Antonio PaucarAntonio Paucar from Peru and Berlin showed “Suspendido en la Queñua” at LOOP Fair 2014. Hanging from a tree, upside down in hilly pastureland, he is enveloped in a sort of knitted chrysalis case which, efficiently but without haste, he is undoing; as though, with the egg and larval stages behind him, he is readying himself for life as a flying creature.  It is my impression that, likewise, video art, such a relatively new yet mature art form, is well on its way to integrating into its environment without, let’s hope, losing its distinctive nature.

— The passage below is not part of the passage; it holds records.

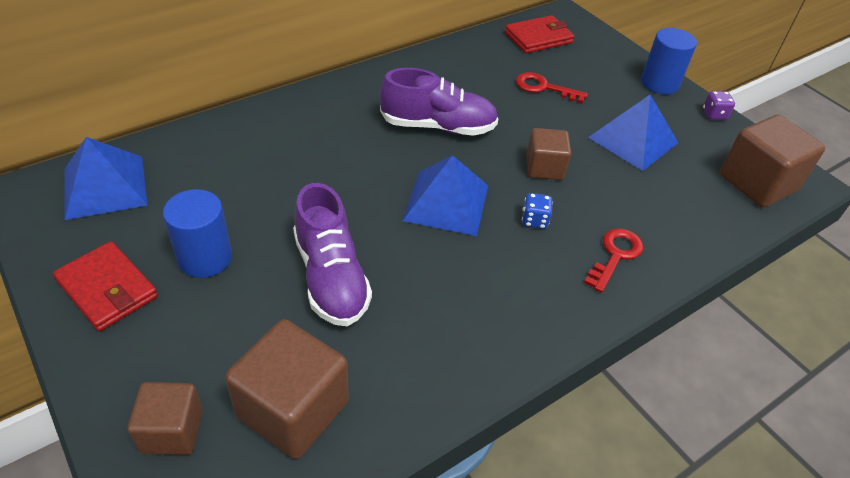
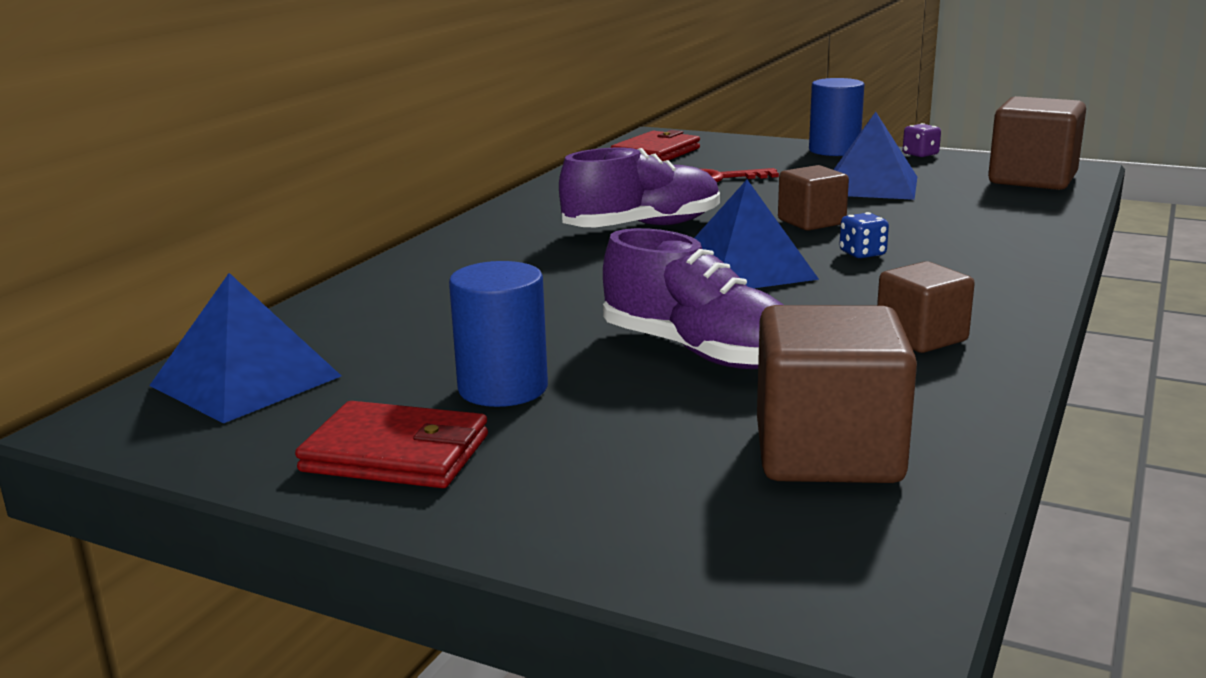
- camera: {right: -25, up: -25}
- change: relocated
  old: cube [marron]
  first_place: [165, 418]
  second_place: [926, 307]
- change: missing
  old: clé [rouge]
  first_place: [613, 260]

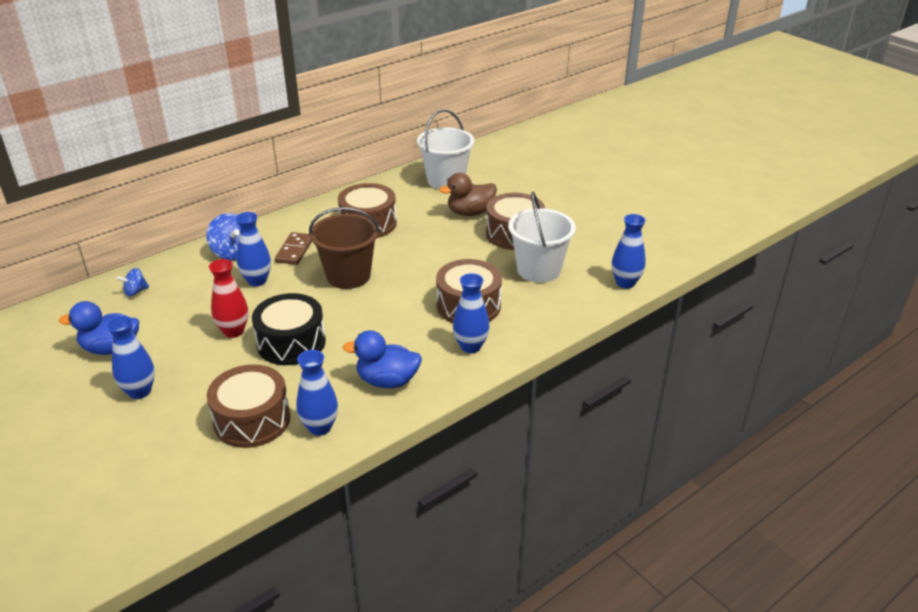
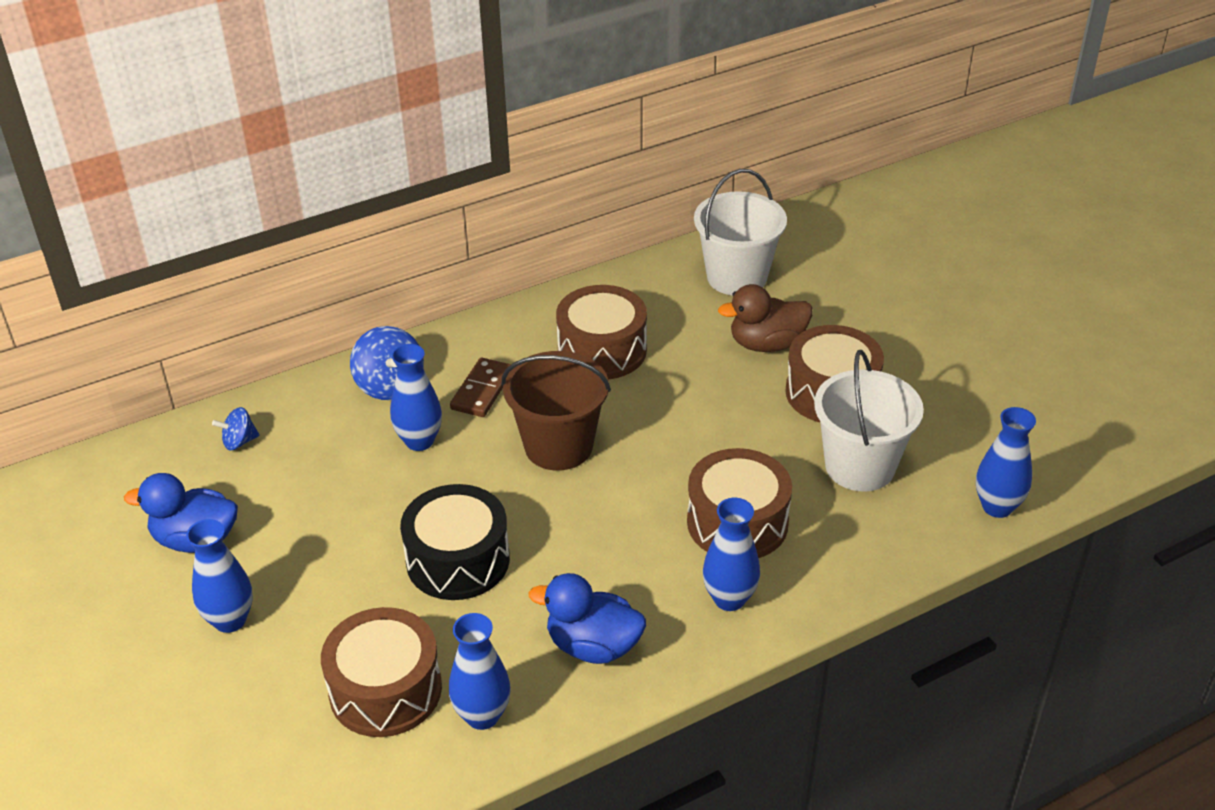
- camera: {right: 10, up: 5}
- change: missing
  old: vase [rouge]
  first_place: [228, 298]

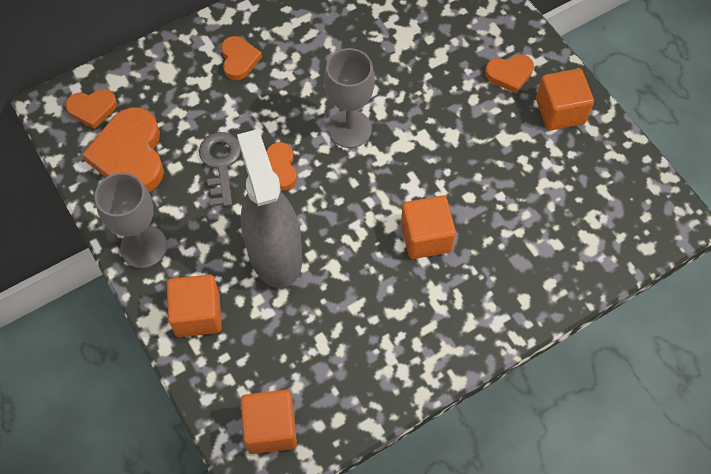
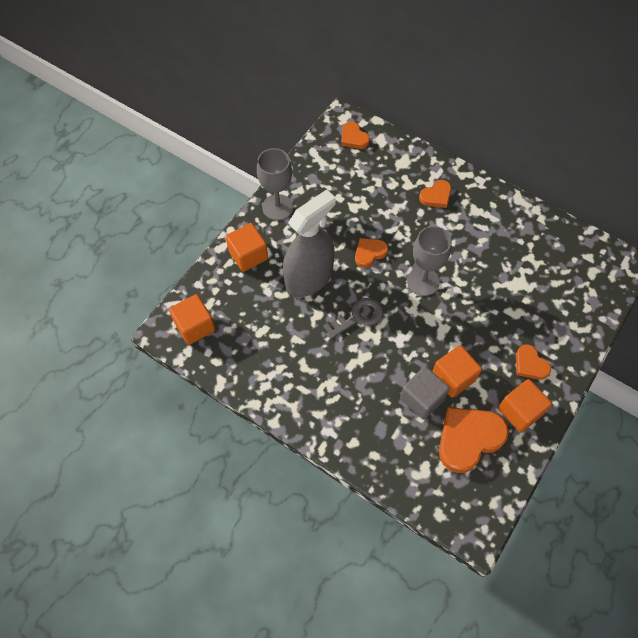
- camera: {right: 65, up: 0}
- change: relocated
  old: clé [gris]
  first_place: [220, 169]
  second_place: [353, 318]
- change: appeared
  new: cube [gris]
  second_place: [425, 393]
- change: relocated
  old: cube [orange]
  first_place: [428, 227]
  second_place: [457, 371]
- change: relocated
  old: cœur [orange]
  first_place: [123, 150]
  second_place: [474, 440]

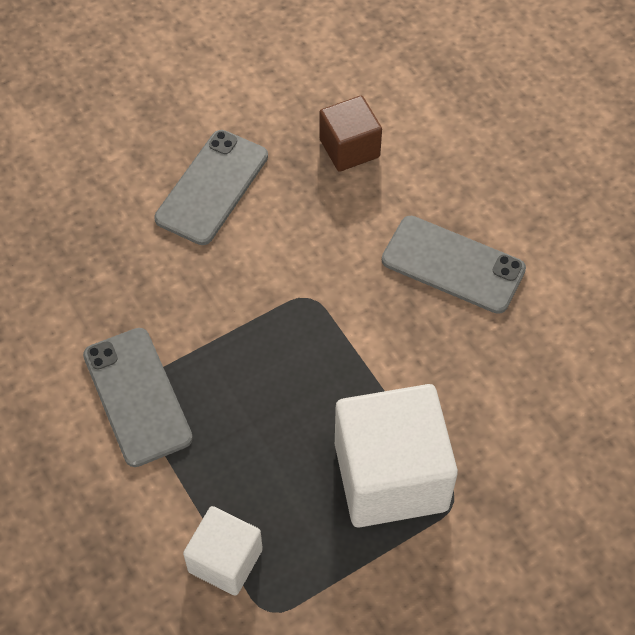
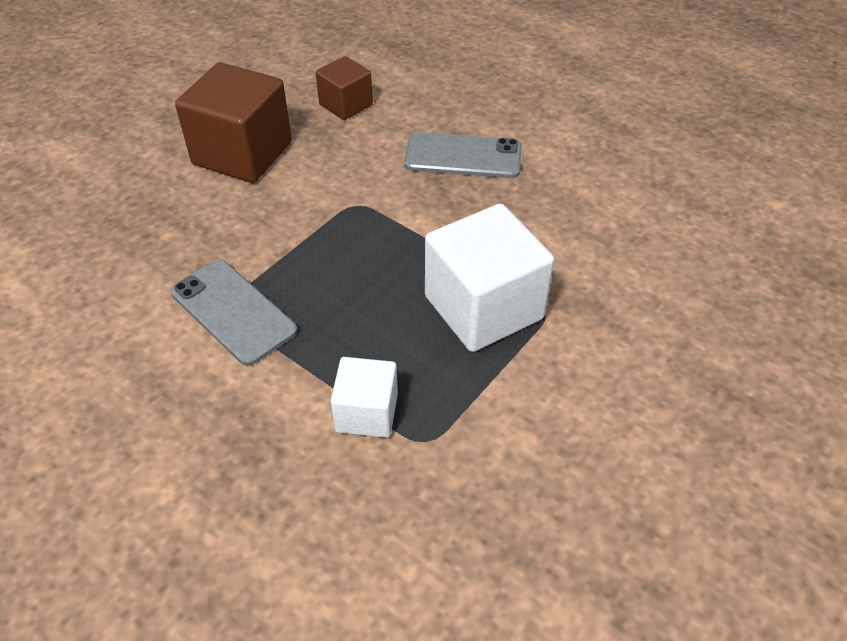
- camera: {right: -20, up: -10}
- change: exchanged
  old: téléphone [gris]
  new: cube [marron]
  first_place: [211, 187]
  second_place: [233, 122]

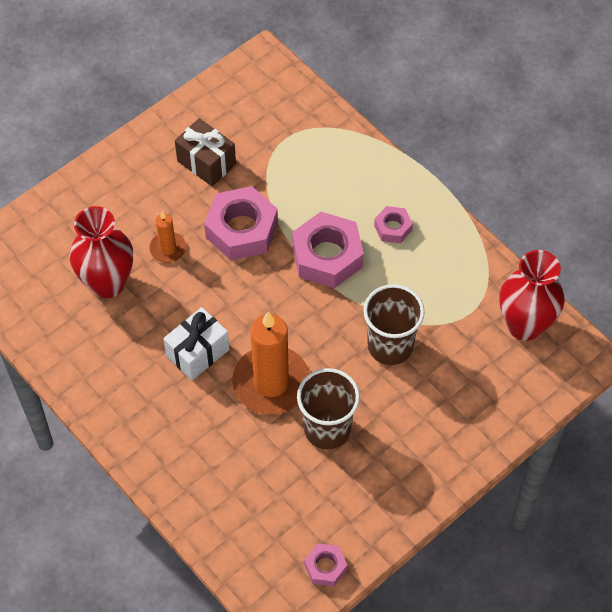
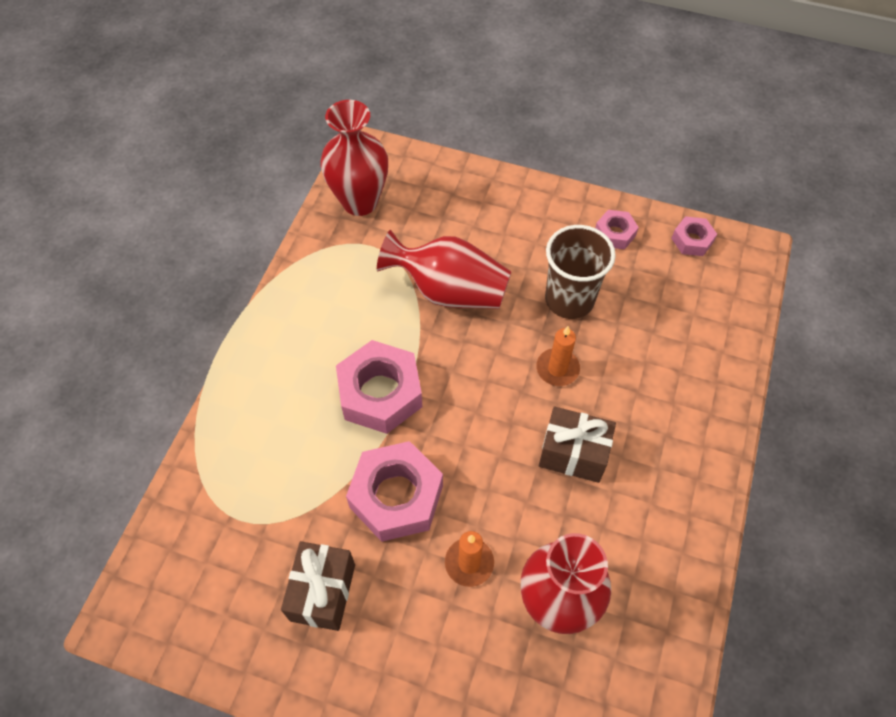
- camera: {right: -120, up: 0}
- change: exchanged
  old: gobelet [marron]
  new: vase [rouge]
  first_place: [394, 324]
  second_place: [444, 269]
- change: size
  old: bougie [orange]
  first_place: [271, 363]
  second_place: [558, 356]
  factor: 0.5
- change: colour
  old: cadeau [blanc]
  new: cadeau [marron]
  first_place: [196, 344]
  second_place: [577, 444]
- change: relocated
  old: écrou [rose]
  first_place: [393, 224]
  second_place: [617, 229]

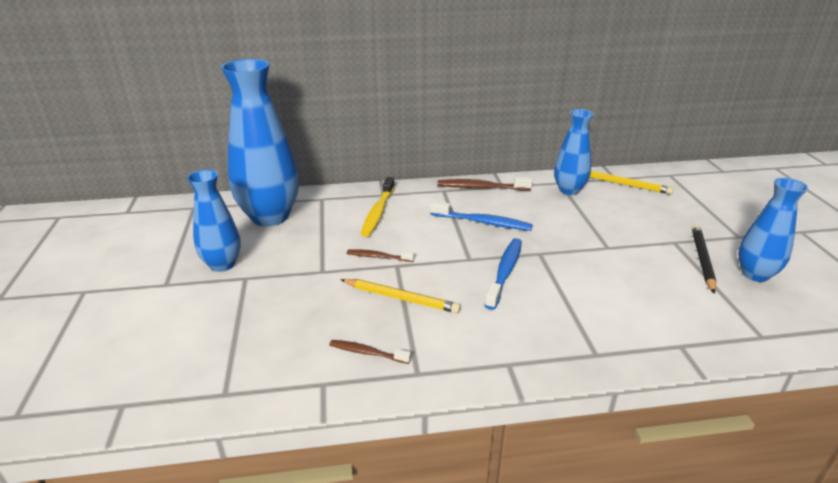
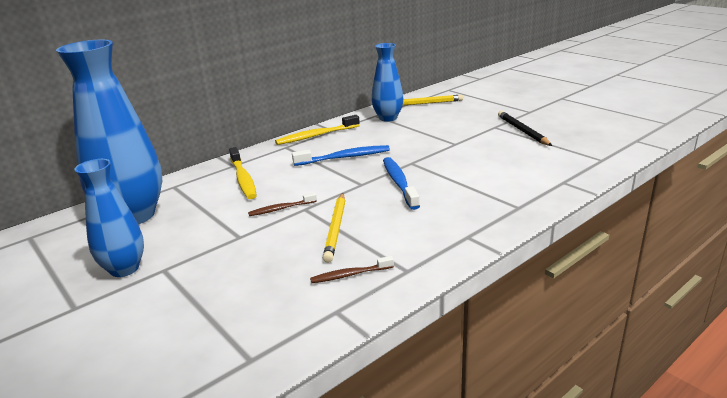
- camera: {right: -30, up: -5}
- change: colour
  old: brosse à dents [marron]
  new: brosse à dents [jaune]
  first_place: [485, 184]
  second_place: [317, 130]
- change: spun
  old: crayon [jaune]
  first_place: [400, 296]
  second_place: [334, 228]
  degrees: 105
- change: missing
  old: vase [bleu]
  first_place: [773, 230]

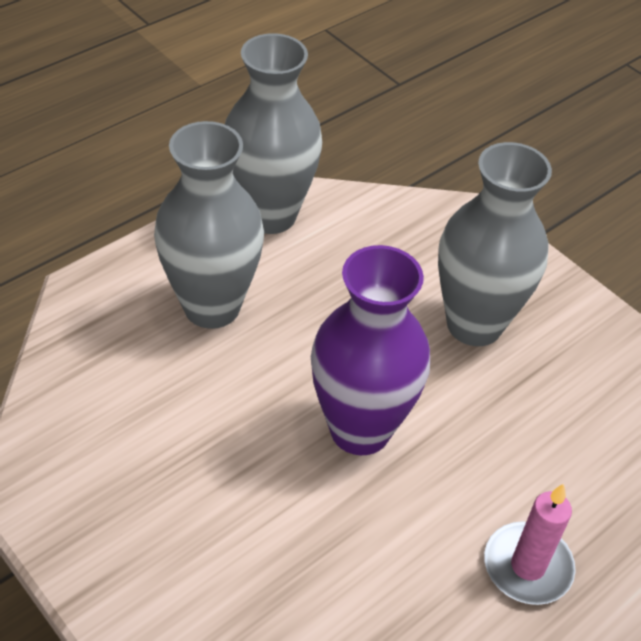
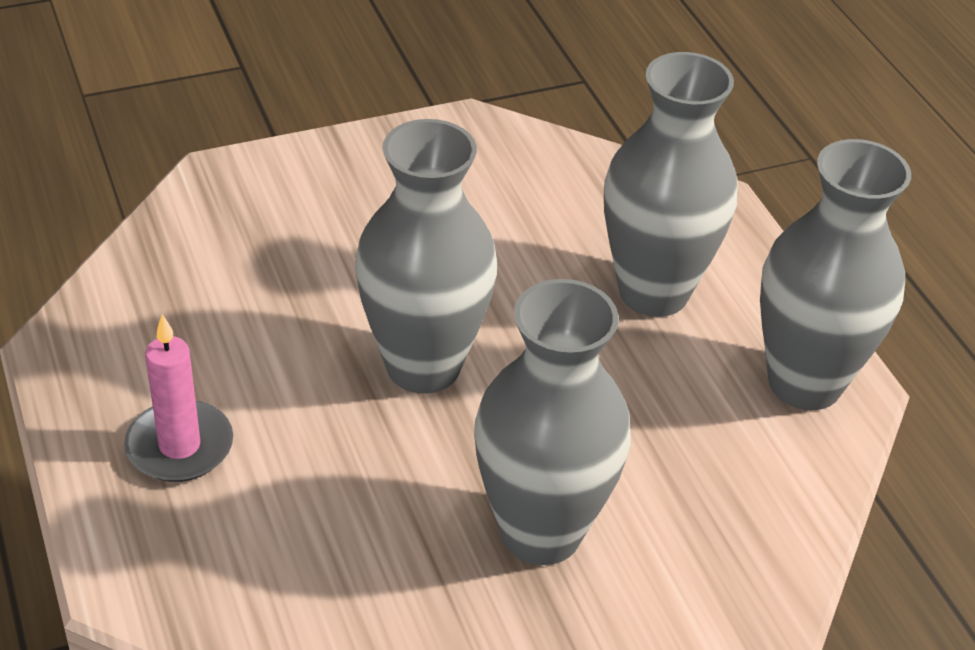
- camera: {right: 110, up: -5}
- change: colour
  old: vase [violet]
  new: vase [gris]
  first_place: [370, 350]
  second_place: [426, 256]

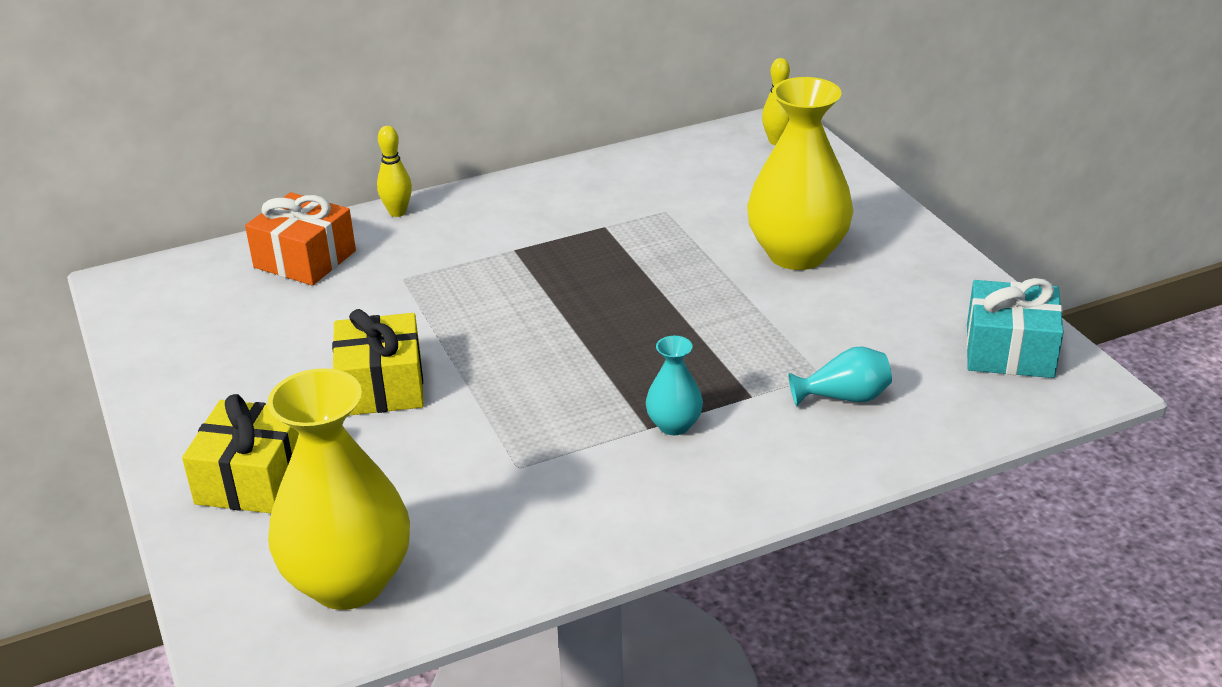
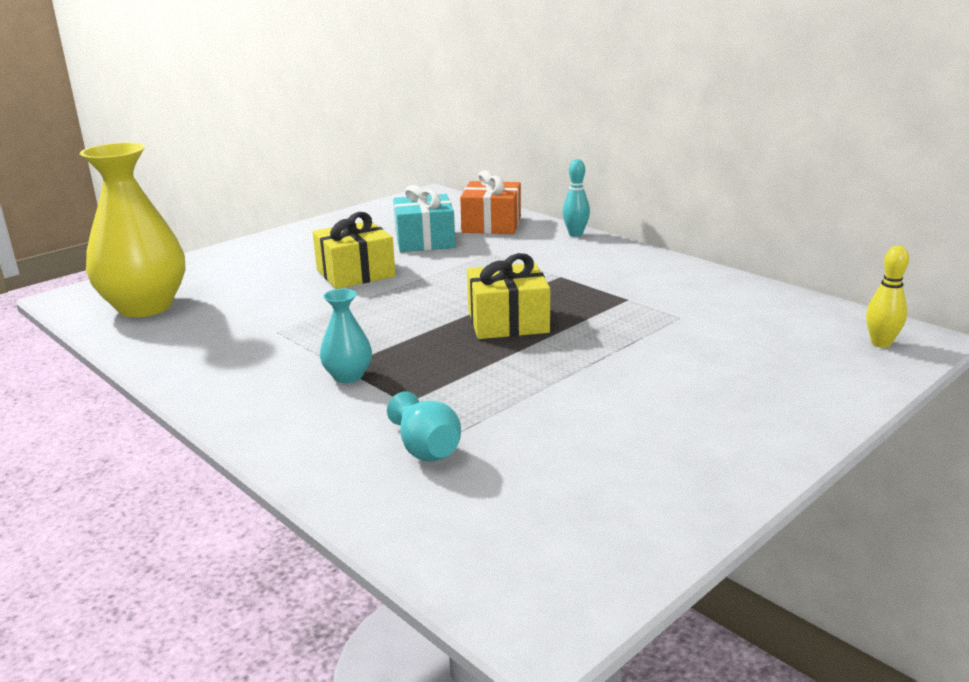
- camera: {right: 70, up: -10}
- change: relocated
  old: cadeau [turquoise]
  first_place: [1015, 328]
  second_place: [424, 218]
- change: relocated
  old: cadeau [jaune]
  first_place: [240, 453]
  second_place: [508, 296]
- change: colour
  old: quille [jaune]
  new: quille [turquoise]
  first_place: [394, 171]
  second_place: [576, 198]
- change: missing
  old: vase [jaune]
  first_place: [800, 173]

Rebecca Simpson, Barcelona 2014

Sigalit LandauFinal note: “Phoenician Sand Dance”, Sigalit Landau’s exhibition at MACBA, Barcelona, runs until mid February.  “This is the artist’s first exhibition to focus on this medium and the way it is used to make sculptures with living bodies and interacting objects. Landau’s video sculptures condense a time in which actions appear to have no beginning or end. They are descriptive, not narrative: they narrate the absence of progress and recovery; they describe the need of the other in play, survival and conflict.”